Goal | Put the lines below into a numbered list, omitting any blank lines.

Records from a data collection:
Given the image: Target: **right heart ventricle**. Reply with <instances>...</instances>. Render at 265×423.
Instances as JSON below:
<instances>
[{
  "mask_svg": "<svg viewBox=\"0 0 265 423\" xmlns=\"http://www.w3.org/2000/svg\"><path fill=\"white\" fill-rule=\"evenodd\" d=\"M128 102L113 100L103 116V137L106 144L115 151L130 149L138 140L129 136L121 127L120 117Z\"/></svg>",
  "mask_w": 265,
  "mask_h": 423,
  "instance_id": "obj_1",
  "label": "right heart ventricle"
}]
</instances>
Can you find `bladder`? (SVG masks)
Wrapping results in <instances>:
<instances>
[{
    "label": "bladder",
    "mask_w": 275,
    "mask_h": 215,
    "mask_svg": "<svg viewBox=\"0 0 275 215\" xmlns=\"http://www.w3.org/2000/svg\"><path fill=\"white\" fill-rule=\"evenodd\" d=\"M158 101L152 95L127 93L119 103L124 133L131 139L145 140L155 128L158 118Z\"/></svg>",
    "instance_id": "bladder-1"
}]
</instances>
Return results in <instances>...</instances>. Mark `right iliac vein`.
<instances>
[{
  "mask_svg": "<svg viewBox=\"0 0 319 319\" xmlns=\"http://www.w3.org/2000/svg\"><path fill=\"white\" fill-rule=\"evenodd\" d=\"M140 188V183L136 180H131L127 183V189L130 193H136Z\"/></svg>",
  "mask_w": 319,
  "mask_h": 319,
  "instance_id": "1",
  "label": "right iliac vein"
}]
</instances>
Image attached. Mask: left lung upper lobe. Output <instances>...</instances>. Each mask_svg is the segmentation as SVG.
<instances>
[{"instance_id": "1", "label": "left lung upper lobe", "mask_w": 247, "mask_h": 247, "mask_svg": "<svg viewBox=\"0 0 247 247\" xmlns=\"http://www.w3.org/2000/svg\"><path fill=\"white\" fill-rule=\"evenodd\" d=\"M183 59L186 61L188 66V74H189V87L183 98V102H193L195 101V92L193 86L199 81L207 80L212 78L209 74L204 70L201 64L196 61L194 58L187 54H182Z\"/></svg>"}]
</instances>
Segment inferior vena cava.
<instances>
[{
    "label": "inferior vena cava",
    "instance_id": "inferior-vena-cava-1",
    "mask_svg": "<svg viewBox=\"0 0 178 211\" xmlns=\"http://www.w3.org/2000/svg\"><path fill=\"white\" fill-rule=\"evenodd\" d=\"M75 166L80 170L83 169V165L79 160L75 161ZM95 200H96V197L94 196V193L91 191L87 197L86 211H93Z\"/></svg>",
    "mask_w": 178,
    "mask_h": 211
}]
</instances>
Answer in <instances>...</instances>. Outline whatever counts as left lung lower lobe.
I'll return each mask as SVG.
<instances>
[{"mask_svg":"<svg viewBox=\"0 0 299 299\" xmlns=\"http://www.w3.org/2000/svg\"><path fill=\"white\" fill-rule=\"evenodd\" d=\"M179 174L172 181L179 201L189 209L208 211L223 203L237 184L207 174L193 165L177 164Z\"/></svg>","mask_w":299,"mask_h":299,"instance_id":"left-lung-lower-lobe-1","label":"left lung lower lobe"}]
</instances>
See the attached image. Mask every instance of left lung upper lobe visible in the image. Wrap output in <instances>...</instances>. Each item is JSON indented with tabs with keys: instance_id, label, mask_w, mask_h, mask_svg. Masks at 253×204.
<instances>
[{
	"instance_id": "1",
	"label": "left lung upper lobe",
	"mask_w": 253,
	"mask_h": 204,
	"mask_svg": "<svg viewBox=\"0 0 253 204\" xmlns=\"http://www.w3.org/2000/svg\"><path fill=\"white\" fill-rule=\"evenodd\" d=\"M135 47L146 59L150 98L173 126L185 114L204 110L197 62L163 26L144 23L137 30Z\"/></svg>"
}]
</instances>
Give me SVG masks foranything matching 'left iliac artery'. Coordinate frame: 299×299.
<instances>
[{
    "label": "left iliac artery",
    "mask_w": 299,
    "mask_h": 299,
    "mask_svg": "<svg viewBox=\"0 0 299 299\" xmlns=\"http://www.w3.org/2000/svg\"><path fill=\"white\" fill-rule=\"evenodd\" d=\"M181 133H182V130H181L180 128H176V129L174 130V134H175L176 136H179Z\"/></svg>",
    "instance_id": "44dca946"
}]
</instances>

Written solution |
1. Given the image: Target: **right heart ventricle**. Reply with <instances>...</instances>. Render at 265×423.
2. Instances as JSON below:
3. <instances>
4. [{
5.   "mask_svg": "<svg viewBox=\"0 0 265 423\" xmlns=\"http://www.w3.org/2000/svg\"><path fill=\"white\" fill-rule=\"evenodd\" d=\"M128 102L113 100L103 116V137L106 144L115 151L130 149L138 140L129 136L121 127L120 117Z\"/></svg>",
6.   "mask_w": 265,
7.   "mask_h": 423,
8.   "instance_id": "obj_1",
9.   "label": "right heart ventricle"
10. }]
11. </instances>
12. Can you find `bladder`? (SVG masks)
13. Wrapping results in <instances>:
14. <instances>
15. [{
16.     "label": "bladder",
17.     "mask_w": 275,
18.     "mask_h": 215,
19.     "mask_svg": "<svg viewBox=\"0 0 275 215\" xmlns=\"http://www.w3.org/2000/svg\"><path fill=\"white\" fill-rule=\"evenodd\" d=\"M158 101L152 95L127 93L119 103L124 133L131 139L145 140L155 128L158 118Z\"/></svg>",
20.     "instance_id": "bladder-1"
21. }]
22. </instances>
23. Return results in <instances>...</instances>. Mark `right iliac vein`.
24. <instances>
25. [{
26.   "mask_svg": "<svg viewBox=\"0 0 319 319\" xmlns=\"http://www.w3.org/2000/svg\"><path fill=\"white\" fill-rule=\"evenodd\" d=\"M140 188V183L136 180H131L127 183V189L130 193H136Z\"/></svg>",
27.   "mask_w": 319,
28.   "mask_h": 319,
29.   "instance_id": "1",
30.   "label": "right iliac vein"
31. }]
32. </instances>
33. Image attached. Mask: left lung upper lobe. Output <instances>...</instances>. Each mask_svg is the segmentation as SVG.
34. <instances>
35. [{"instance_id": "1", "label": "left lung upper lobe", "mask_w": 247, "mask_h": 247, "mask_svg": "<svg viewBox=\"0 0 247 247\" xmlns=\"http://www.w3.org/2000/svg\"><path fill=\"white\" fill-rule=\"evenodd\" d=\"M183 59L186 61L188 66V74H189V87L183 98V102H193L195 101V92L193 86L199 81L207 80L212 78L209 74L204 70L201 64L196 61L194 58L187 54H182Z\"/></svg>"}]
36. </instances>
37. Segment inferior vena cava.
38. <instances>
39. [{
40.     "label": "inferior vena cava",
41.     "instance_id": "inferior-vena-cava-1",
42.     "mask_svg": "<svg viewBox=\"0 0 178 211\" xmlns=\"http://www.w3.org/2000/svg\"><path fill=\"white\" fill-rule=\"evenodd\" d=\"M75 166L80 170L83 169V165L79 160L75 161ZM95 200H96V197L94 196V193L91 191L87 197L86 211H93Z\"/></svg>",
43.     "mask_w": 178,
44.     "mask_h": 211
45. }]
46. </instances>
47. Answer in <instances>...</instances>. Outline whatever counts as left lung lower lobe.
48. I'll return each mask as SVG.
49. <instances>
50. [{"mask_svg":"<svg viewBox=\"0 0 299 299\" xmlns=\"http://www.w3.org/2000/svg\"><path fill=\"white\" fill-rule=\"evenodd\" d=\"M179 174L172 181L179 201L189 209L208 211L223 203L237 184L207 174L193 165L177 164Z\"/></svg>","mask_w":299,"mask_h":299,"instance_id":"left-lung-lower-lobe-1","label":"left lung lower lobe"}]
51. </instances>
52. See the attached image. Mask every instance of left lung upper lobe visible in the image. Wrap output in <instances>...</instances>. Each item is JSON indented with tabs with keys: instance_id, label, mask_w, mask_h, mask_svg. Masks at 253×204.
53. <instances>
54. [{
55. 	"instance_id": "1",
56. 	"label": "left lung upper lobe",
57. 	"mask_w": 253,
58. 	"mask_h": 204,
59. 	"mask_svg": "<svg viewBox=\"0 0 253 204\" xmlns=\"http://www.w3.org/2000/svg\"><path fill=\"white\" fill-rule=\"evenodd\" d=\"M135 47L146 59L150 98L173 126L185 114L204 110L197 62L163 26L144 23L137 30Z\"/></svg>"
60. }]
61. </instances>
62. Give me SVG masks foranything matching 'left iliac artery'. Coordinate frame: 299×299.
63. <instances>
64. [{
65.     "label": "left iliac artery",
66.     "mask_w": 299,
67.     "mask_h": 299,
68.     "mask_svg": "<svg viewBox=\"0 0 299 299\" xmlns=\"http://www.w3.org/2000/svg\"><path fill=\"white\" fill-rule=\"evenodd\" d=\"M181 133H182V130H181L180 128H176V129L174 130V134H175L176 136H179Z\"/></svg>",
69.     "instance_id": "44dca946"
70. }]
71. </instances>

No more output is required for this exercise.